The largest-ever gathering of women from around the Anglican Communion -- 96 women representing 37 provinces -- will mark the 50th Anniversary of the United Nations Commission on the Status of Women (UNCSW), to be held in New York City from February 24 through March 8.
Gender equality, the advancement of women in the fields of education, health, and employment, as well as increased participation of women and men in decision-making processes at all levels, will be the focus of the 2006 UNCSW meeting.

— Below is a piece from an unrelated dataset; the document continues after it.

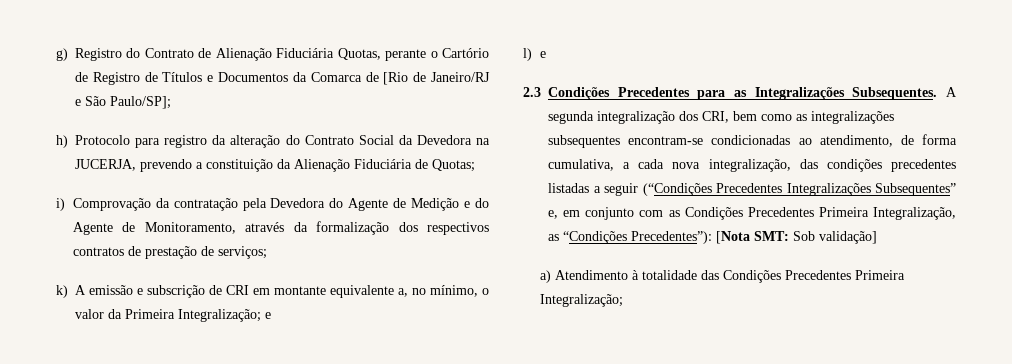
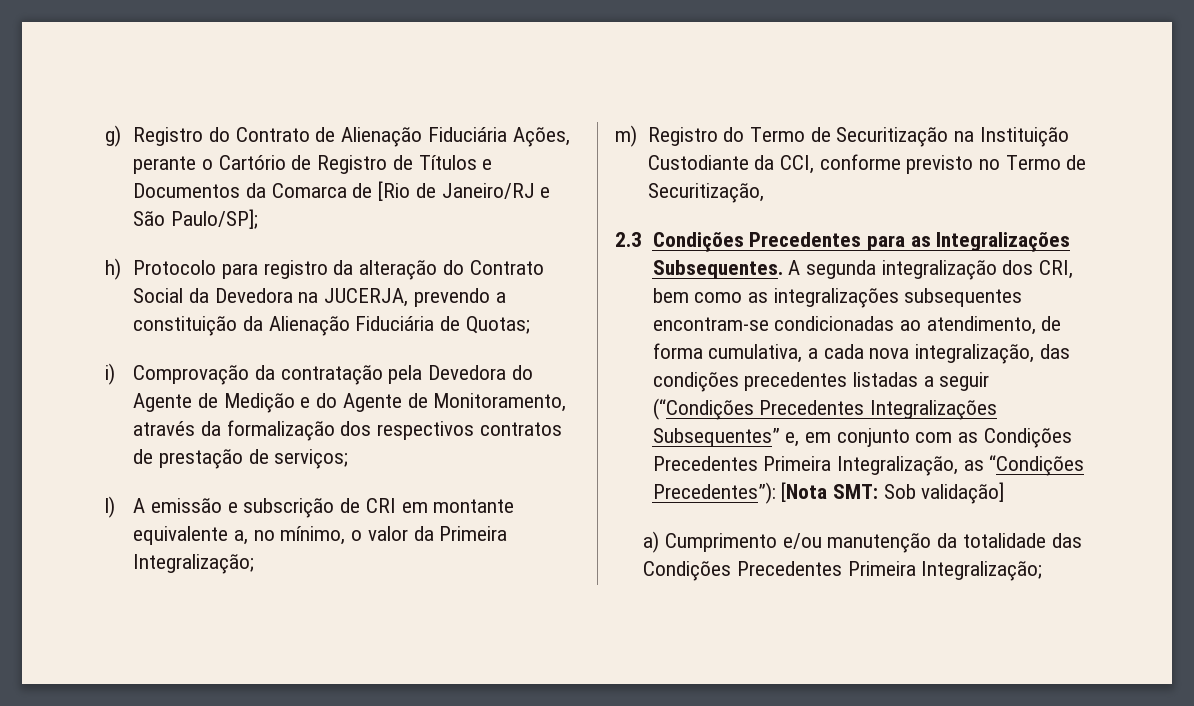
[337,48,381,60] Quotas, -> [512,127,570,147] Ações,
[56,285,68,298] k) -> [105,496,115,518] l)
[265,312,271,319] [523,48,546,61] e // l) e -> [615,125,1069,147] [647,154,1087,174] [647,183,764,203] // m) Registro do Termo de Securitização na Instituição Custodiante da CCI, conforme previsto no Termo de Securitização,
[554,270,639,280] Atendimento à -> [665,533,958,553] Cumprimento e/ou manutenção da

"Working together, Anglican women delegates to the UNCSW are raising their voices in support of women's education and development, to combat hunger, poverty, and the spread of HIV/AIDS, and to work for equal opportunity," said Margaret Rose, director of the Episcopal Church's Office of Women's Ministries. "This event provides an opportunity for Episcopal women and men to listen to and learn from the experiences of our Anglican sisters and to strategize together for women's empowerment throughout the Communion."

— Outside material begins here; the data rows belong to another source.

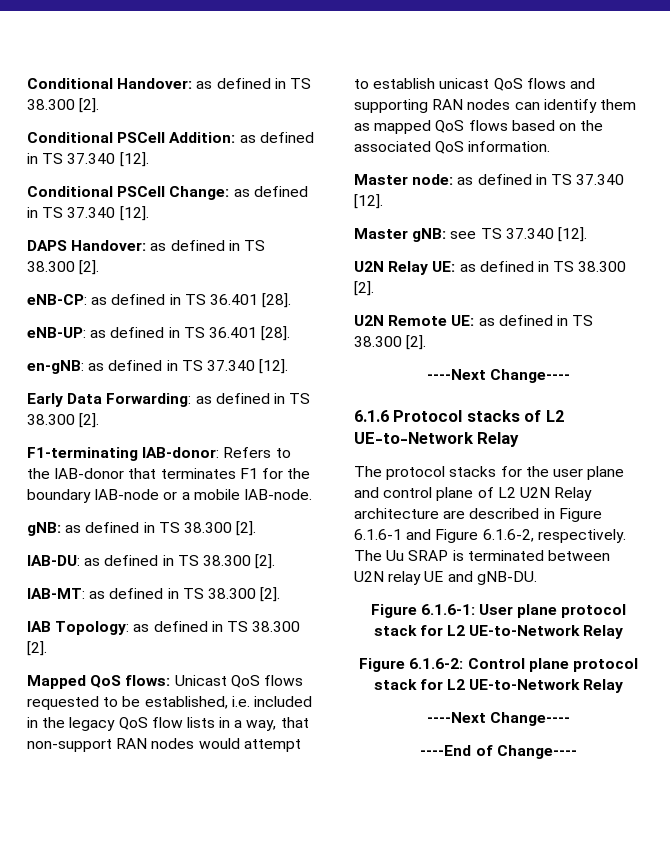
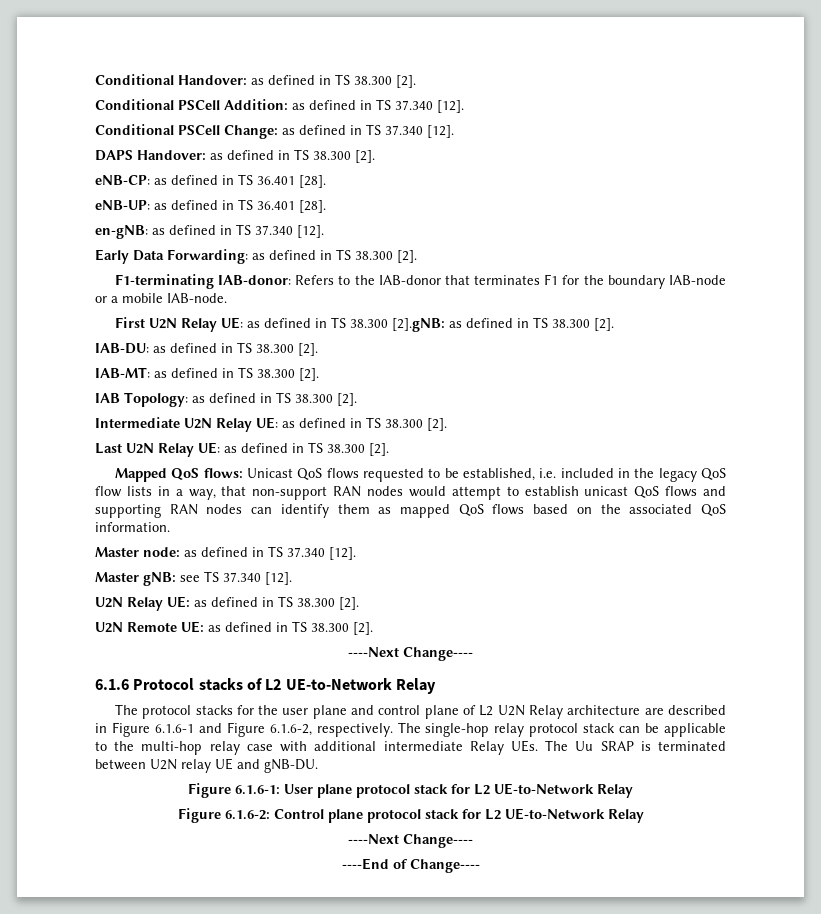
[27,522,61,536] gNB: -> [114,317,445,332] First U2N Relay UE: as defined in TS 38.300 [2].gNB:
(47, 648) none -> [95,417,447,432] [95,442,389,457] // Intermediate U2N Relay UE: as defined in TS 38.300 [2]. // Last U2N Relay UE: as defined in TS 38.300 [2].
(382, 555) none -> [425,723,727,737] [95,740,569,755] single-hop relay protocol stack can be applicable to the multi-hop relay case with additional intermediate Relay UEs. The

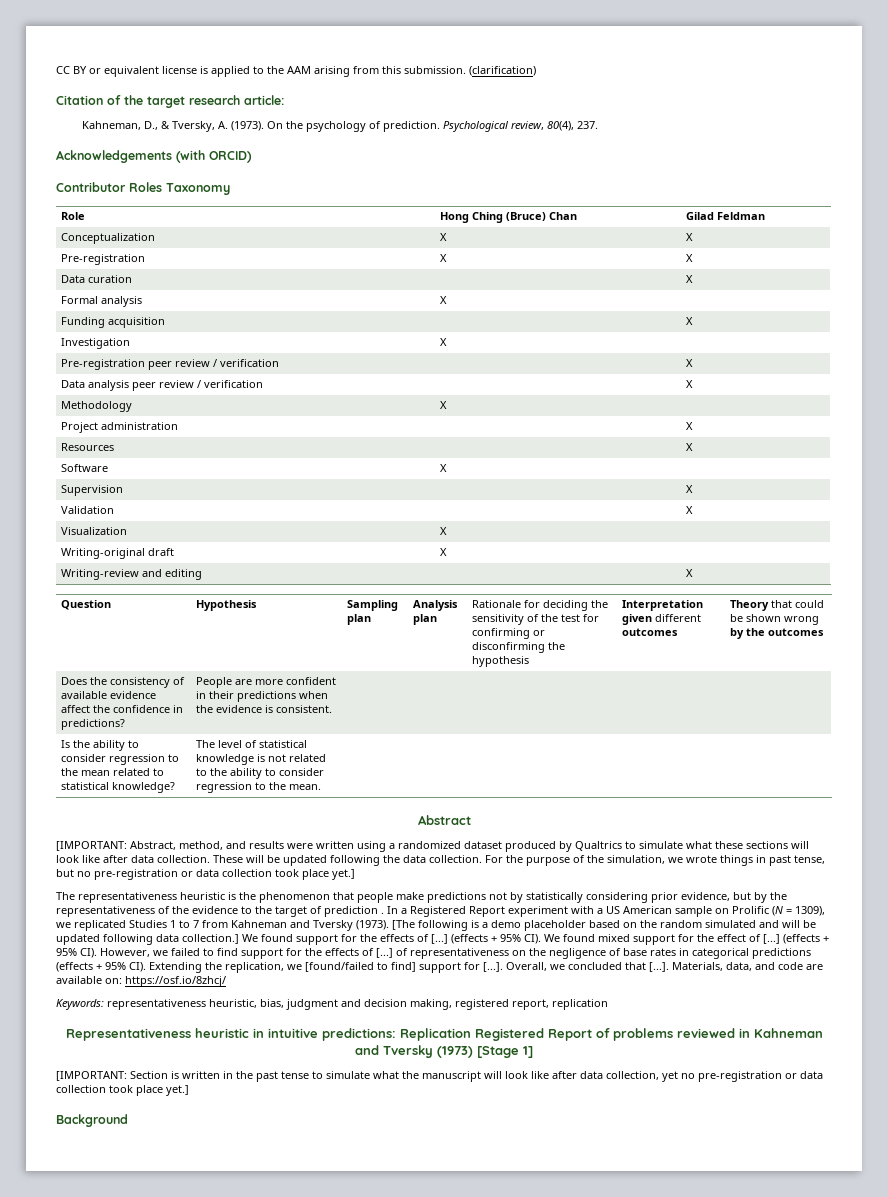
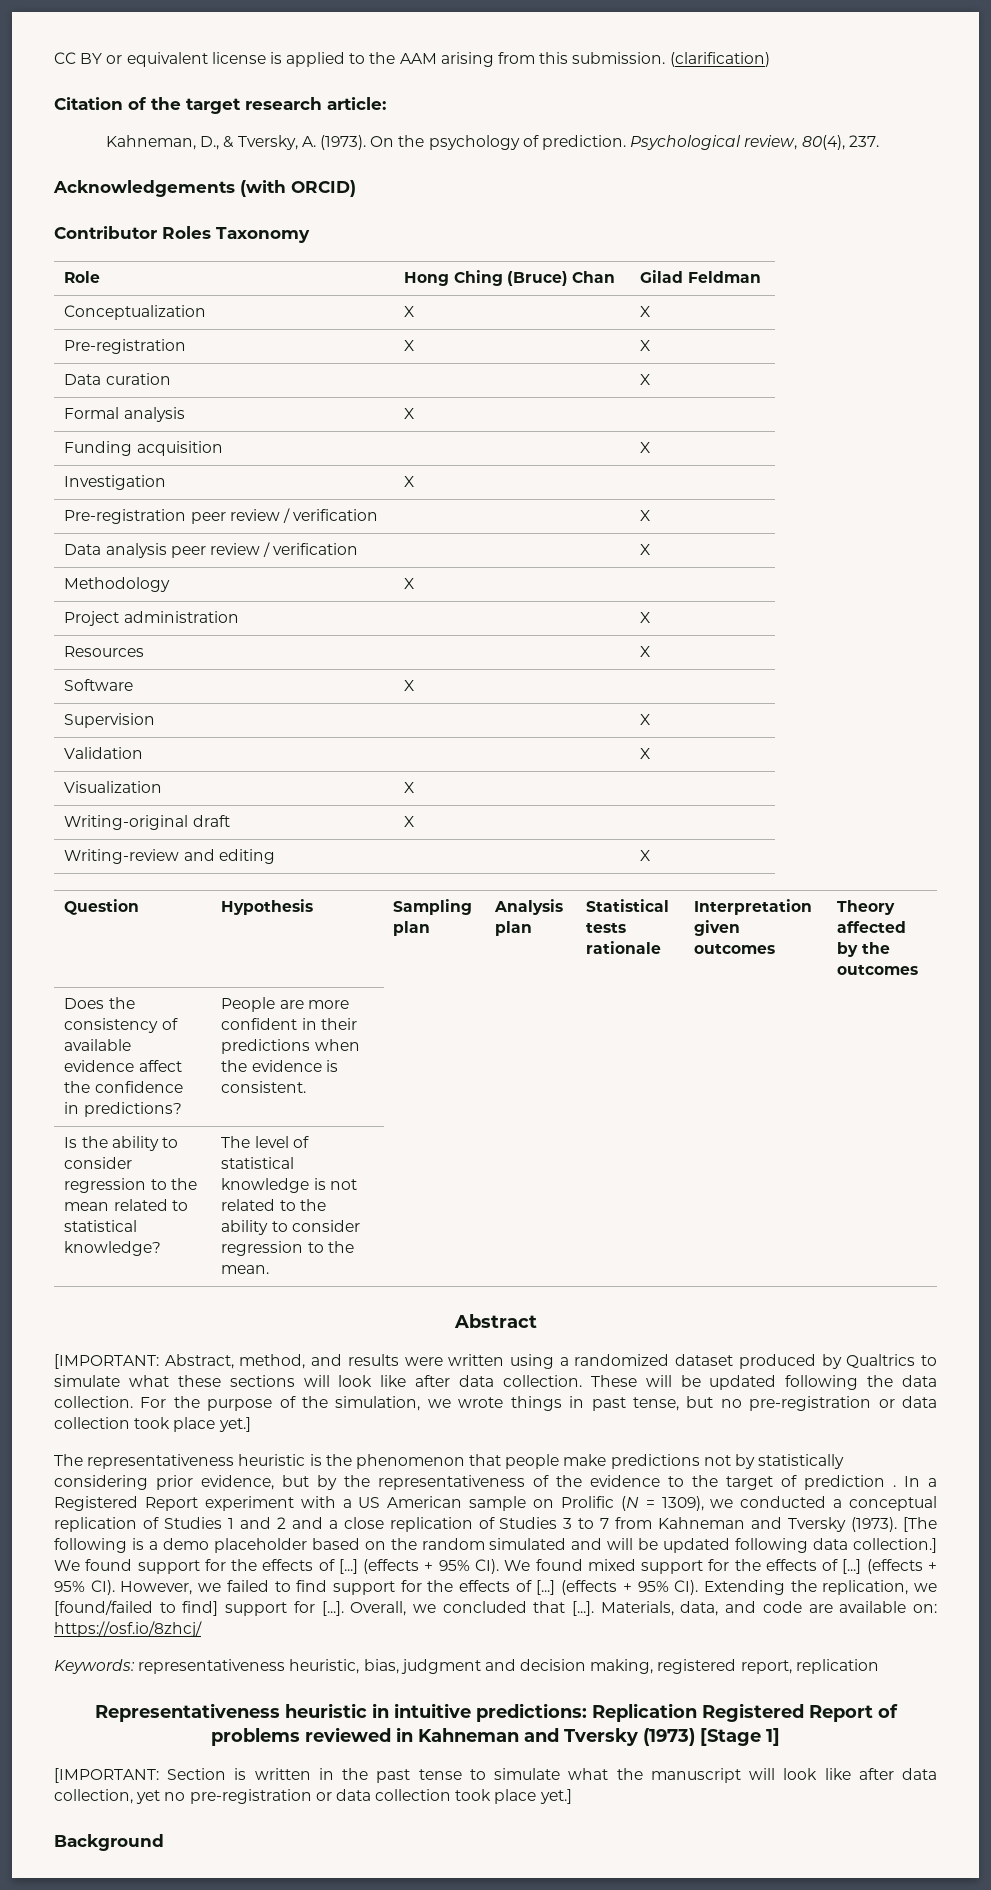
[472,600,609,611] [472,614,600,625] [472,628,546,639] [472,642,566,653] [472,656,530,667] Rationale for deciding the sensitivity of the test for confirming or disconfirming the hypothesis -> [586,899,670,912] [586,922,627,933] [586,941,662,954] Statistical tests rationale
[655,614,702,622] different -> (741, 928) none
[771,600,825,608] [730,614,820,625] that could be shown wrong -> [837,921,907,933] affected
[74,920,176,931] replicated Studies 1 -> [740,1496,937,1511] [54,1517,573,1532] conducted a conceptual replication of Studies 1 and 2 and a close replication of Studies 3
[717,934,746,942] effect -> [765,1559,817,1571] effects
[396,948,811,959] of representativeness on the negligence of base rates in categorical predictions -> (556, 1587) none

UNCSW was established in 1946 to promote women's rights in political, economic, civil, social and educational fields. Since 1995, a priority has been to assess the progress of the Beijing Platform for Action, a declaration to advance the goals of equality, development and peace for all women.
Sponsored by Anglican Women's Empowerment (AWE), a celebration of the 50th Anniversary of the founding of UNCSW will be held from 3 to 5 p.m. on Saturday, March 4, at the Cathedral of St. John the Divine in New York City. The program and panel discussion will feature women from across the Anglican Communion sharing hopes and concerns for a world in which Christian faith calls them to action.
Panel moderator Abagail Nelson, vice president of Episcopal Relief and Development, will lead panelists in a discussion of what is happening in their countries, what they feel is important, what actions are making a difference, and what still needs to be done. Following the panel discussion, the audience will be asked to consider how people of faith can help to transform vision into action.
Featured guests will include Angela King, former U.N. assistant secretary general and special advisor on gender issues; Jenny Te Paa, UNCSW delegate from the Anglican Church in Aotearoa, New Zealand, and Polynesia; and musician Ana Hernandez. The event is free and open to the public.
Under the auspices of the Office of Women's Ministries and the Anglican Observer to the U.N., Anglican and Episcopal delegates have attended the annual UNCSW event for the past three years.